Medicamentos Biológicos e Biossimilares
Os medicamentos biológicos são produtos obtidos a partir de fontes biológicas (células, tecidos, microrganismos) por meio de processos biotecnológicos complexos. Incluem hormônios (insulina, eritropoetina), anticorpos monoclonais, fatores de crescimento, vacinas, hemoderivados e outros. Sua complexidade e especificidade revolucionaram o tratamento de inúmeras doenças, mas também introduziram desafios regulatórios e econômicos significativos.
Diferentemente dos medicamentos sintéticos (produzidos por síntese química), os biológicos são moléculas grandes, complexas, tridimensionais, cuja estrutura e atividade dependem do processo de fabricação. Pequenas variações no processo podem alterar o produto final, com potenciais implicações para eficácia e segurança.
A produção de biológicos envolve tecnologia avançada: células vivas (bactérias, leveduras, células de mamíferos) são geneticamente modificadas para produzir a proteína desejada, que é então purificada e formulada. O processo é caro, demorado e sujeito a rigoroso controle de qualidade.
Os anticorpos monoclonais são a classe de biológicos de maior sucesso comercial. Utilizados no tratamento de câncer (rituximabe, trastuzumabe), doenças autoimunes (adalimumabe, infliximabe) e outras condições, seu custo elevado pressiona os orçamentos de saúde.
Quando a patente de um medicamento biológico expira, outras empresas podem desenvolver versões, denominadas biossimilares. Ao contrário dos genéricos (cópias idênticas de moléculas sintéticas simples), os biossimilares não são cópias idênticas, mas produtos altamente similares, com diferenças aceitáveis decorrentes da complexidade do processo produtivo.
A aprovação de biossimilares exige estudos comparativos rigorosos, demonstrando que o produto é altamente similar ao biológico de referência em termos de estrutura, função, farmacocinética, eficácia e segurança, sem diferenças clinicamente significativas.
A intercambialidade entre biológico de referência e biossimilar é questão controversa. Diferentemente dos genéricos, que podem ser substituídos automaticamente pelo farmacêutico, a substituição de biológicos geralmente requer decisão médica, considerando o risco de imunogenicidade (resposta imune contra o produto).

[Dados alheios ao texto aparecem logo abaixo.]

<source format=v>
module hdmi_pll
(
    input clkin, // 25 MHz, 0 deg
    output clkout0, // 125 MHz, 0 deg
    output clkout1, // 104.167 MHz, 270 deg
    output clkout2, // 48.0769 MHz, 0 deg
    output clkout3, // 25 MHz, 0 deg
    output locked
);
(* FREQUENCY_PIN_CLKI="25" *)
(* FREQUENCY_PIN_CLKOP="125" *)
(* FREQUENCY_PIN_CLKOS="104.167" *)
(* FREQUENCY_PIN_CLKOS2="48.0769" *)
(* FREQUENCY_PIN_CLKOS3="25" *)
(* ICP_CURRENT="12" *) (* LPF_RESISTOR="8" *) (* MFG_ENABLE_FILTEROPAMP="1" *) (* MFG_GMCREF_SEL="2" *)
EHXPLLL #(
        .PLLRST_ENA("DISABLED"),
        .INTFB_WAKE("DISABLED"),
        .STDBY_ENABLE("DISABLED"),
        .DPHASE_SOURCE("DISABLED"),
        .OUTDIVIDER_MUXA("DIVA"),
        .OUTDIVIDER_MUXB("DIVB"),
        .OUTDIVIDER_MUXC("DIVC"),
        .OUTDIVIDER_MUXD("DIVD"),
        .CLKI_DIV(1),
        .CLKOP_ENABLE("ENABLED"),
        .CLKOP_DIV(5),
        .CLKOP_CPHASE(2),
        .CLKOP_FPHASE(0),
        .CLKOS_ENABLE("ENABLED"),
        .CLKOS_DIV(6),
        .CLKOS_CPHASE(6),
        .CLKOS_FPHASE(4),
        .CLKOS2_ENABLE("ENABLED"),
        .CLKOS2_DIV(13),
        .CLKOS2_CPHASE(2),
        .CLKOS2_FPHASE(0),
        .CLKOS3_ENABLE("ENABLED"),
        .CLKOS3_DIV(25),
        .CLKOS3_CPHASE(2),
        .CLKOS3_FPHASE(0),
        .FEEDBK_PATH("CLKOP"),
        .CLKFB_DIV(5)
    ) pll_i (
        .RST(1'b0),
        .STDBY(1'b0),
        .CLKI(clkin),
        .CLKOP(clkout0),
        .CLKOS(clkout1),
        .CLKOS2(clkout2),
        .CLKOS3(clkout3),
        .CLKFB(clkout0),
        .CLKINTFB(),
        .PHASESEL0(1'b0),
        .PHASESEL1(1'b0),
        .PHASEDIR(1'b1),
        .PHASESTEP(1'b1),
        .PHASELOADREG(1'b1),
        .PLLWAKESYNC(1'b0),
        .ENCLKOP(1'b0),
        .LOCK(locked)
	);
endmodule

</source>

A imunogenicidade é preocupação central com biológicos. Por serem proteínas estranhas ao organismo (embora humanizadas), podem desencadear resposta imune, com produção de anticorpos que neutralizam o efeito do medicamento ou causam reações adversas. A troca entre diferentes produtos pode aumentar este risco.

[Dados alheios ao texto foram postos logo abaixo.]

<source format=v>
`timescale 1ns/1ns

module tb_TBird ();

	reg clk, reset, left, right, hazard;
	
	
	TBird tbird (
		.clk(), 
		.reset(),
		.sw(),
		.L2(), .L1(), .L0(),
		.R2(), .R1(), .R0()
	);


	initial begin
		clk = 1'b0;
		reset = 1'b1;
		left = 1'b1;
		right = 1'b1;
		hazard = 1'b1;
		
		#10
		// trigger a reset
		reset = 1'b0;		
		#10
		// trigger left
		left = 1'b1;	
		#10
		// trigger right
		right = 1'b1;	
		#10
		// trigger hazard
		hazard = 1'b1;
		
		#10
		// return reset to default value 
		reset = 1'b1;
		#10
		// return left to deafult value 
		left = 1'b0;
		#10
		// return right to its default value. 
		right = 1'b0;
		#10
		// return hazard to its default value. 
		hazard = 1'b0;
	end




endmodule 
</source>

A farmacovigilância de biológicos e biossimilares é particularmente importante. Eventos adversos raros ou tardios podem não ser detectados nos estudos pré-comercialização, exigindo monitoramento contínuo após a introdução no mercado.
O mercado brasileiro de biológicos tem crescido rapidamente, impulsionado pela incorporação destes medicamentos ao SUS para tratamento de doenças como artrite reumatoide, doença de Crohn, psoríase e câncer. O custo elevado destas terapias torna as PDPs estratégicas para viabilizar o acesso.
A PL 2158/23, ao permitir farmácias em supermercados, não afeta diretamente os medicamentos biológicos e biossimilares, que continuarão sendo dispensados predominantemente em farmácias especializadas do CEAF. No entanto, a complexidade destes produtos e a necessidade de orientação qualificada para seu uso contrastam com a simplificação e banalização que o projeto representa para os medicamentos em geral.
Defender o acesso racional a biológicos e biossimilares é defender que a incorporação destes medicamentos seja baseada em evidências robustas, que a farmacovigilância seja intensificada e que a intercambialidade seja decidida com critérios técnicos, não comerciais. É assegurar que a revolução biotecnológica beneficie a população brasileira com segurança e equidade.